Ulu Mabed’in Romanını Yazan Durali Yılmaz: “Ayasofya’nın Kaderi İnsanlığın Kaderidir”

1976’da Ayasofya’yı kendi diliyle konuş­turarak Aziz Sofi adlı romanı kaleme aldınız. Romanı tercih etmek sizi zorla­mış olmalı.

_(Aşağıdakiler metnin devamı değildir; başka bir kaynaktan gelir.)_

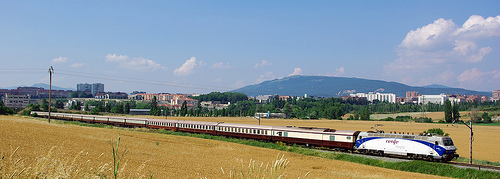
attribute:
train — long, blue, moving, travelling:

Amacım, mimarî bir eserin konuş­turulmasından çok, Ayasofya’nın te­melinin atılışından bugüne kadarki İstanbul’u anlatmaktı. Bu da ancak Ayasofya merkeze alınarak yapılabilir­di. Kitabın yayınlanmasıyla başlayan olumlu yaklaşımlar bunun doğru bir seçim olduğunu gösterdi. 1500 yıldır yaşamakta olan bir kahramanın roma­nı ilk kez yazılıyordu. Hangi türe dahil edilmesi gerektiği bir süre tartışıldıysa da sonunda “roman”da karar kılındı.

Ne tür tepkiler aldınız?

Ayasofya Bizans’ın kaderi olduğu gi­bi, bizim de kaderimiz olmuş ve olma­ya devam etmekte. Romanı okuyanlar bunu hemen fark eder. Özellikle vur­gulanan Akşemseddin’in sözleri her şeyi anlatır: “Evvela İstanbul’u Sultan Mehmed Han fetheyler, sonra Ben-i Asfar alır. Ben-i Asfar elinden Meh­di tekrar fetheyler.” Bu sözlerin anla­mı Ayasofya’da somutlaşır. Romanın bu mesajının okurlar tarafından ge­nel olarak algılandığını söyleyebili­rim. Ayasofya’nın Bizans döneminin Kitab-ı Mukaddes, Osmanlı döneminin de Kur’an-ı Kerim açısından anlatılma­sı ise dikkatten kaçan hususlardan. Bö­lüm başlarındaki İncil ve Kur’an’dan yapılan alıntılar, metinlerin daha iyi algılanmasını sağlayacaktır. Hâsılı bi­linen tarihî olayları anlatmaktan çok, onlara nasıl bakılması gerektiğine dikkat çekmeye çalıştım.